■ DATA TO PROCESS ■
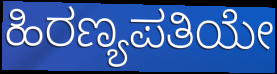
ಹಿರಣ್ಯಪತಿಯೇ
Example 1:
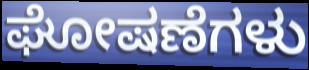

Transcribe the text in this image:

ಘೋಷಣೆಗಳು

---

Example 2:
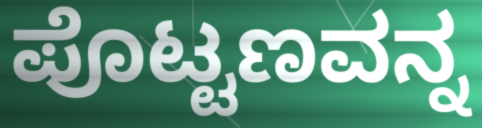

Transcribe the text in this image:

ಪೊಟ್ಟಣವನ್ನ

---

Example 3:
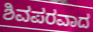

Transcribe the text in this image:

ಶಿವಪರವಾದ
==
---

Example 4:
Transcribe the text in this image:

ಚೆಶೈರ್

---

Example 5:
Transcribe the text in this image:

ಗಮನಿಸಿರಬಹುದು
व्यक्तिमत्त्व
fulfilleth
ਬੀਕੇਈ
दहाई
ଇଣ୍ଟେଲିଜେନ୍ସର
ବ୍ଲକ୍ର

■ DESCRIPTION OF THE TASK ■
Show the lines from the data above that contain the string "Example".

■ RESULT BELOW ■
Example 1:
Example 2:
Example 3:
Example 4:
Example 5:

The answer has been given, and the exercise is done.